Tarefa proposta A: Segundo o trecho sobre a suspensão da ação penal, a quem Luís Roberto Barroso entregou a batata quente?
Tarefa proposta B: Transcreva do trecho sobre a suspensão da ação penal a passagem que vai de "Entre Legislativo e" até "passar o outro.", inclusive.
Tarefa proposta C: Dê continuidade ao trecho sobre a suspensão da ação penal a partir do ponto em que ele termina.

Trecho de origem:
>>>>

Impressionante o amadorismo generalizado.
Entre Legislativo e
Judiciário, o clima também está longe do entendimento. Hugo Motta
(Republicanos-PB) deixou correr solta a votação da suspensão da ação penal
contra o deputado Alexandre Ramagem (PL-RJ) e, a reboque, de todos os
denunciados pela trama golpista no governo Jair Bolsonaro, alheio à flagrante
inconstitucionalidade da medida. Motta parece ter jogado para a plateia,
adotando a manjada estratégia de dar uma no cravo e outra na ferradura. Como já
havia segurado o projeto da anistia aos condenados do 8 de Janeiro, achou por
bem deixar passar o outro.
Na prática, jogou a bomba
para o outro lado da Praça dos Três Poderes, para que o Supremo Tribunal
Federal dê a palavra final. Luís Roberto Barroso entregou a batata quente ao
presidente da Primeira Turma, Cristiano Zanin, que marcou sessão do colegiado para
decidir sobre o trancamento da ação penal.

<<<<

Dados do exercício:
>>>>

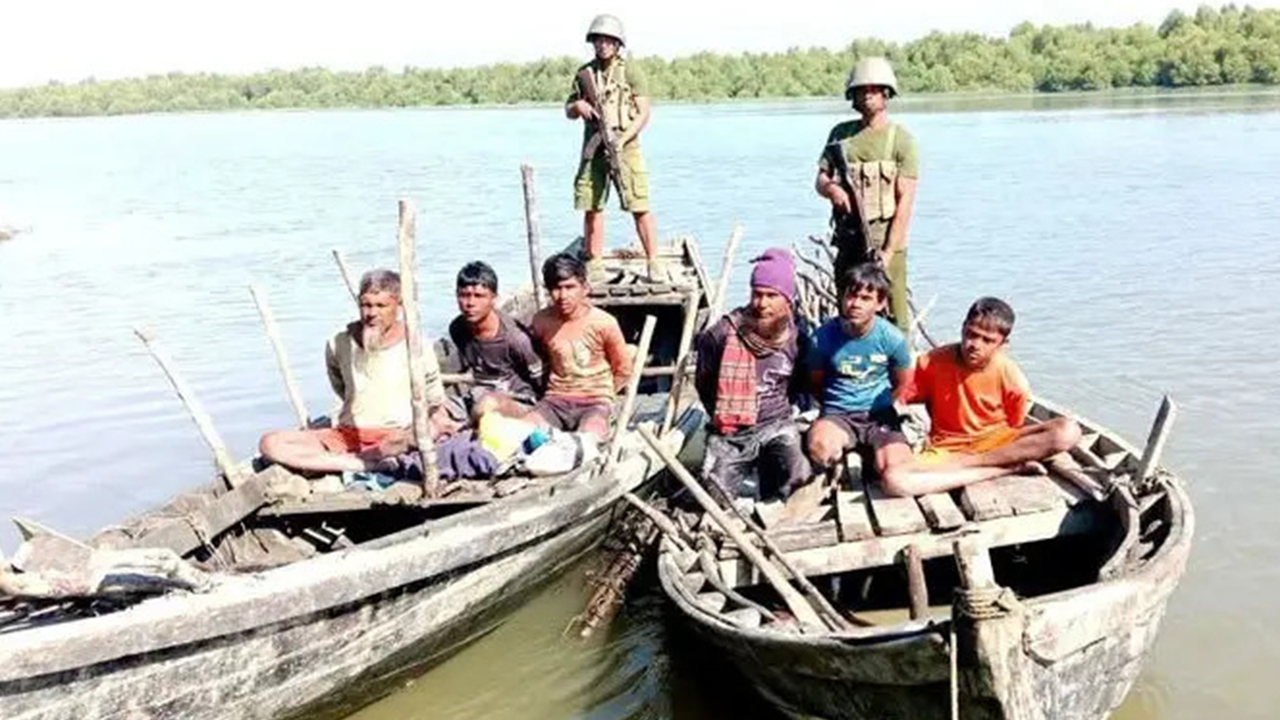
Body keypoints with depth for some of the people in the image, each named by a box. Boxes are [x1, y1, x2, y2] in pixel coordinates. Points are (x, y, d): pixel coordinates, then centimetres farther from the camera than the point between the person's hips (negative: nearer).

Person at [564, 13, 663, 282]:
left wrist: (622, 139, -17)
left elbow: (643, 113, -6)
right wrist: (578, 106, -4)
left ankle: (654, 263, -1)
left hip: (625, 147, -4)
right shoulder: (584, 73, 12)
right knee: (592, 207, 4)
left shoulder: (630, 72, -1)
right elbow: (568, 111, 20)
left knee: (640, 208, -8)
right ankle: (594, 265, 13)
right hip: (592, 149, 4)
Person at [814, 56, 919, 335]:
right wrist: (830, 188, -13)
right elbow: (820, 178, 13)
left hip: (885, 241, -4)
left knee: (893, 316, -6)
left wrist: (888, 251, -14)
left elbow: (905, 200, -7)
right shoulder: (841, 133, 11)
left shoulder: (900, 139, -2)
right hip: (848, 241, 4)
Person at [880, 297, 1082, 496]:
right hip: (946, 450, 0)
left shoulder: (1011, 378, -10)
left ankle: (966, 462, -23)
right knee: (893, 480, -36)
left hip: (996, 443, 1)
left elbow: (1015, 427, 2)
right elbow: (900, 399, -2)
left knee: (1068, 431, -25)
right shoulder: (933, 363, -12)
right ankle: (1009, 468, -28)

<<<<

Resposta escrita A: Ao presidente da Primeira Turma, Cristiano Zanin.

Resposta escrita B:
Entre Legislativo e
Judiciário, o clima também está longe do entendimento. Hugo Motta
(Republicanos-PB) deixou correr solta a votação da suspensão da ação penal
contra o deputado Alexandre Ramagem (PL-RJ) e, a reboque, de todos os
denunciados pela trama golpista no governo Jair Bolsonaro, alheio à flagrante
inconstitucionalidade da medida. Motta parece ter jogado para a plateia,
adotando a manjada estratégia de dar uma no cravo e outra na ferradura. Como já
havia segurado o projeto da anistia aos condenados do 8 de Janeiro, achou por
bem deixar passar o outro.

Resposta escrita C:
Reservadamente, os ministros
ironizam e minimizam o impacto da suspensão aprovada pela Câmara, dizendo que
ela é “inócua” ou até “anedótica”. Certamente a decisão da Turma usará palavras
mais polidas para desconsiderar a decisão dos deputados e seguir com a ação —no
máximo aceitando suspender dois crimes menores, cometidos depois da diplomação
de Ramagem, e só para o deputado, obviamente.
Nesse quadro em que todo
mundo fala e ninguém tem razão, nada de importante anda. As propostas do
governo pegam pó nos escaninhos do Congresso, as “entregas” de Lula não chegam
à população, e os Poderes seguem se acotovelando em cada vez mais assuntos. Nem
sinal de fumaça (ou bandeira) branca.